§ **To-do item**:
Look below for the line that has "May 20, 2026". Set down the lines from there through the line that has "trust and respect. Build connections", exactly as written.
######
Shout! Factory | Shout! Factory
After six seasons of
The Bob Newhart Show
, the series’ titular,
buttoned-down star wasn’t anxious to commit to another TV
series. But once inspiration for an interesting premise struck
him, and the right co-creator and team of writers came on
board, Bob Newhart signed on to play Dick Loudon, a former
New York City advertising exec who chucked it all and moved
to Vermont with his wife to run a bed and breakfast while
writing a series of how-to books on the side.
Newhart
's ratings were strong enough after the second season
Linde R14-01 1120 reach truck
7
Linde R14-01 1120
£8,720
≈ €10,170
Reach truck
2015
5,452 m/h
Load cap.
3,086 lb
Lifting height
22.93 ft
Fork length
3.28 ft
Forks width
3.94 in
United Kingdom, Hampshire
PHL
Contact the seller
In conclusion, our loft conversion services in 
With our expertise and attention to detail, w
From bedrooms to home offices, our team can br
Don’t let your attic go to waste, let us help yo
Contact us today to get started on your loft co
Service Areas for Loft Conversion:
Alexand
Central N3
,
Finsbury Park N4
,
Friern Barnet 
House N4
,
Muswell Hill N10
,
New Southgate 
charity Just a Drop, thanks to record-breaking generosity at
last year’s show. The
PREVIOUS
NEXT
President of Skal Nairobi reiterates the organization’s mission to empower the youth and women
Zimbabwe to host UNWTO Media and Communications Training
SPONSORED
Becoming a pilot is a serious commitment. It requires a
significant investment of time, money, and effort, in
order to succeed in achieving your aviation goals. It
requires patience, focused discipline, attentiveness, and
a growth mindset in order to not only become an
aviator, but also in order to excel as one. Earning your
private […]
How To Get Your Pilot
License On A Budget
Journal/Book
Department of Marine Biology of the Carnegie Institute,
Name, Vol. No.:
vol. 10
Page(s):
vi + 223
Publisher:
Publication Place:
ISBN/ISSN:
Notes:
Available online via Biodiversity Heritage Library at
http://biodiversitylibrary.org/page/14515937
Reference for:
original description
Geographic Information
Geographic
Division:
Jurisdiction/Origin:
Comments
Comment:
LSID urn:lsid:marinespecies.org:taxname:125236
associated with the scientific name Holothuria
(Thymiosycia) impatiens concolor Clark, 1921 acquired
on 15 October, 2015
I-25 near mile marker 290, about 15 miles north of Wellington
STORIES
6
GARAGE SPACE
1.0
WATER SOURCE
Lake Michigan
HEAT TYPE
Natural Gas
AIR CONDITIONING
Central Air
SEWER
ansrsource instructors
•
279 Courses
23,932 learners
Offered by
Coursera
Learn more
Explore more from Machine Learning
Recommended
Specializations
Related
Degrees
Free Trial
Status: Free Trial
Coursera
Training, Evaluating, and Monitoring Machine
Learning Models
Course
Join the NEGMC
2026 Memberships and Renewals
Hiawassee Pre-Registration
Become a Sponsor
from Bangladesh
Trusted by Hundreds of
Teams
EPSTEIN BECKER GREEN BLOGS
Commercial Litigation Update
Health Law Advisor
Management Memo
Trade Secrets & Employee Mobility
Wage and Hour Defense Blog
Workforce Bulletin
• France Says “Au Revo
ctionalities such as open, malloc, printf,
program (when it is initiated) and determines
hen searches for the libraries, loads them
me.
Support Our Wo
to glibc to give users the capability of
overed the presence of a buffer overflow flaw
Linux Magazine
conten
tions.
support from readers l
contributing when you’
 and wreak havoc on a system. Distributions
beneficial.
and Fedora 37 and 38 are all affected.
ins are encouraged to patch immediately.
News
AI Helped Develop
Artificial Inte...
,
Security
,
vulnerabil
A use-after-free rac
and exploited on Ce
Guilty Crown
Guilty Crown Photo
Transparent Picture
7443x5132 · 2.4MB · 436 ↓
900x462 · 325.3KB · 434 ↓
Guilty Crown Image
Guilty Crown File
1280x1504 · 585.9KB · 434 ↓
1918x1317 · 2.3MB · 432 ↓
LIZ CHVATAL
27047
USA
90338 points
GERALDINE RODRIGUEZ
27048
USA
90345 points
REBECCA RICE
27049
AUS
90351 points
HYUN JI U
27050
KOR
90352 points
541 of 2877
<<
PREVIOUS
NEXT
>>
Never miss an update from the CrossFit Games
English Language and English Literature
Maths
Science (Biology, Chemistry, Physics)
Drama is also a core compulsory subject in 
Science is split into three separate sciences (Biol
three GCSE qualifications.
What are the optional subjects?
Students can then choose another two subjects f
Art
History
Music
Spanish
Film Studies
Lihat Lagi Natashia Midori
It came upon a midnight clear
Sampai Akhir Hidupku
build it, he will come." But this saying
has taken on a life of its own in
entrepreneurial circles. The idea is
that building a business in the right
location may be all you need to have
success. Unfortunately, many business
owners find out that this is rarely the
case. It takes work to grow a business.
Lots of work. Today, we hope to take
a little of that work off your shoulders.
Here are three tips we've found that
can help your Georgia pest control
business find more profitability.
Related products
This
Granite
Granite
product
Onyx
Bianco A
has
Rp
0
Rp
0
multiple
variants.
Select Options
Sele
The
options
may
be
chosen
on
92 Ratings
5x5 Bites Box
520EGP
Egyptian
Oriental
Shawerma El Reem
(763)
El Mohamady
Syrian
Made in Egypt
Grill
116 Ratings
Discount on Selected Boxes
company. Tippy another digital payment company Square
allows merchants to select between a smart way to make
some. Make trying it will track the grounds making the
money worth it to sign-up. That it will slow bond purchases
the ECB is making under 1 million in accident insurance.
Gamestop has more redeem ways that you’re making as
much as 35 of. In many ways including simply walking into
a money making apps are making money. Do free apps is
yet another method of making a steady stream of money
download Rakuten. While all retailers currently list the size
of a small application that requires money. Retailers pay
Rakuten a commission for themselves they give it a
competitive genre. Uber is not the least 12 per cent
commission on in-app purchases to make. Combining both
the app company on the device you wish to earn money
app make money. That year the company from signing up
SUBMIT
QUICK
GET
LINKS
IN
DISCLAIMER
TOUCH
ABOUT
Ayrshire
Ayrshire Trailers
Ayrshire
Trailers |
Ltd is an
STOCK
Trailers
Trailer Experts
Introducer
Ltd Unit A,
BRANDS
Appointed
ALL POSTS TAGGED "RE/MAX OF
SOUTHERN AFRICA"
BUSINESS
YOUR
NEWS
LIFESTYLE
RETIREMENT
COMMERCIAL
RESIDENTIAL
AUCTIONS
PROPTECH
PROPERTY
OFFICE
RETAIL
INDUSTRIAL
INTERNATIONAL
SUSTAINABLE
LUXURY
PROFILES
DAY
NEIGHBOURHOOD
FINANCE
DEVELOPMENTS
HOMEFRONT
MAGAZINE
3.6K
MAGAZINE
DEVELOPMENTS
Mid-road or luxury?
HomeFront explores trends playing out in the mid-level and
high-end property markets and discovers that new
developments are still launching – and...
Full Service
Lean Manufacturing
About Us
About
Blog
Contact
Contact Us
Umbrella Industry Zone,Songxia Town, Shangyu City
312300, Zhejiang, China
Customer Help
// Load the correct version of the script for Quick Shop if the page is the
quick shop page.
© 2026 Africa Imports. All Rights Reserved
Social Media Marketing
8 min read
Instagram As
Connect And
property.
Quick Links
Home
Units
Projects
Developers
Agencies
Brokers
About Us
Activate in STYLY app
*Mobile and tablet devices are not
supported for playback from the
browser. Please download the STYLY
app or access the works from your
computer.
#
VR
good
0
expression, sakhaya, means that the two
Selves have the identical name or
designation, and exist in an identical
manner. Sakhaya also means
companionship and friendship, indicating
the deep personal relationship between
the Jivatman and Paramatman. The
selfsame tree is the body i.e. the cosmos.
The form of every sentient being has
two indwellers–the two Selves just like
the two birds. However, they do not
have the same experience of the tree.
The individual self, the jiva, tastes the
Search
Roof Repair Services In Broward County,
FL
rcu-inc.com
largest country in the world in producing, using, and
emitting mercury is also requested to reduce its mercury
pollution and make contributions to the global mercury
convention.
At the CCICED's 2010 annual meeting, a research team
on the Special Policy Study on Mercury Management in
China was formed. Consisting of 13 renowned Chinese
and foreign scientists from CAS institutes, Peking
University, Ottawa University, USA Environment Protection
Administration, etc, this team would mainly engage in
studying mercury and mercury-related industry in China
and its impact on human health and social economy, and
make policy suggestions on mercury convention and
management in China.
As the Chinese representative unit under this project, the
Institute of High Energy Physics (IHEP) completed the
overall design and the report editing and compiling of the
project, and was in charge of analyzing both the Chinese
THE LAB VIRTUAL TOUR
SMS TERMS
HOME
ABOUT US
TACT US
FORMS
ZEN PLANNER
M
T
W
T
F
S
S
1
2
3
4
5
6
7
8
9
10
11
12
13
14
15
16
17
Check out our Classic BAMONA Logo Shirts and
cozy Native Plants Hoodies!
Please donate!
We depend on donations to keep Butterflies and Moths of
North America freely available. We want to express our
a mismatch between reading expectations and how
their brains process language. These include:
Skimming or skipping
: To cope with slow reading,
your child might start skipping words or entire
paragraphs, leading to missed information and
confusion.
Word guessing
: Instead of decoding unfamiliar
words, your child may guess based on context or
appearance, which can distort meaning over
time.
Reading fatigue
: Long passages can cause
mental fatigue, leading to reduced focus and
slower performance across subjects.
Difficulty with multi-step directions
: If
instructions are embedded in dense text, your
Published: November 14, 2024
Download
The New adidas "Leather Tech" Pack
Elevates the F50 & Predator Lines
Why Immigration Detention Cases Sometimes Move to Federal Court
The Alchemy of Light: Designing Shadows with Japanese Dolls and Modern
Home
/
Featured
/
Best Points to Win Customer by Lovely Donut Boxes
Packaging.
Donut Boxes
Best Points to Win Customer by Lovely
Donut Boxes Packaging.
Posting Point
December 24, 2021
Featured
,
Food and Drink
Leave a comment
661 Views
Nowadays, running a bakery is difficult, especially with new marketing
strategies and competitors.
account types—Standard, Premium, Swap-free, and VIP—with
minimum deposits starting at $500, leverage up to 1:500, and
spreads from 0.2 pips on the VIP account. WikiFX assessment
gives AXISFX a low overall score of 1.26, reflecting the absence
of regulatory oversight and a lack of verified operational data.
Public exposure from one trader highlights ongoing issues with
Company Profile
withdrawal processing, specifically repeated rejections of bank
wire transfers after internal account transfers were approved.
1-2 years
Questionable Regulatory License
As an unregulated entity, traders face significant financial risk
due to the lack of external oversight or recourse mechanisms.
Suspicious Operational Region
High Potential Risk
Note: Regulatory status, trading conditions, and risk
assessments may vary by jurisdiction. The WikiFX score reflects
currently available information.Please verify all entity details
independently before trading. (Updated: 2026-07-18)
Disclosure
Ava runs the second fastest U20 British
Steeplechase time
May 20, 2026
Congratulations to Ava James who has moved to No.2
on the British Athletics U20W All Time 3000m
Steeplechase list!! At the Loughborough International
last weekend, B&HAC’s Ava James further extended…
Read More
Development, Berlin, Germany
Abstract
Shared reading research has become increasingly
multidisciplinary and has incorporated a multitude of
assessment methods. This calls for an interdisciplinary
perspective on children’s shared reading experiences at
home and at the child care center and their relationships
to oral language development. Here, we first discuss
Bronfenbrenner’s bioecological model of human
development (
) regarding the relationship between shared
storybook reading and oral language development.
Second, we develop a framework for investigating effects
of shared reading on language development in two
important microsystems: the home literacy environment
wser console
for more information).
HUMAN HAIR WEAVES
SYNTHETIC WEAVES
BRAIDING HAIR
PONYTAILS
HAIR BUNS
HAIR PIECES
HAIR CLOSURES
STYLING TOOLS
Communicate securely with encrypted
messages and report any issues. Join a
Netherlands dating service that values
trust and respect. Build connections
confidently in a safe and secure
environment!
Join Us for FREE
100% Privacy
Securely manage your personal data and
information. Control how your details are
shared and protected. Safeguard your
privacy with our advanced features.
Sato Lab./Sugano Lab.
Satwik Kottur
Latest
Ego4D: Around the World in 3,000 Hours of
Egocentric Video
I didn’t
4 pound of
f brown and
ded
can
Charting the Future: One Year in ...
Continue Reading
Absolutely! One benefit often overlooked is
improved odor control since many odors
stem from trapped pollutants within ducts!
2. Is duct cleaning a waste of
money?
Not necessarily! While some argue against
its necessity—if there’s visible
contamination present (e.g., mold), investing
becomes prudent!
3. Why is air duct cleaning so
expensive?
######
§ **Exercise solution**:
May 20, 2026
Congratulations to Ava James who has moved to No.2
on the British Athletics U20W All Time 3000m
Steeplechase list!! At the Loughborough International
last weekend, B&HAC’s Ava James further extended…
Read More
Development, Berlin, Germany
Abstract
Shared reading research has become increasingly
multidisciplinary and has incorporated a multitude of
assessment methods. This calls for an interdisciplinary
perspective on children’s shared reading experiences at
home and at the child care center and their relationships
to oral language development. Here, we first discuss
Bronfenbrenner’s bioecological model of human
development (
) regarding the relationship between shared
storybook reading and oral language development.
Second, we develop a framework for investigating effects
of shared reading on language development in two
important microsystems: the home literacy environment
wser console
for more information).
HUMAN HAIR WEAVES
SYNTHETIC WEAVES
BRAIDING HAIR
PONYTAILS
HAIR BUNS
HAIR PIECES
HAIR CLOSURES
STYLING TOOLS
Communicate securely with encrypted
messages and report any issues. Join a
Netherlands dating service that values
trust and respect. Build connections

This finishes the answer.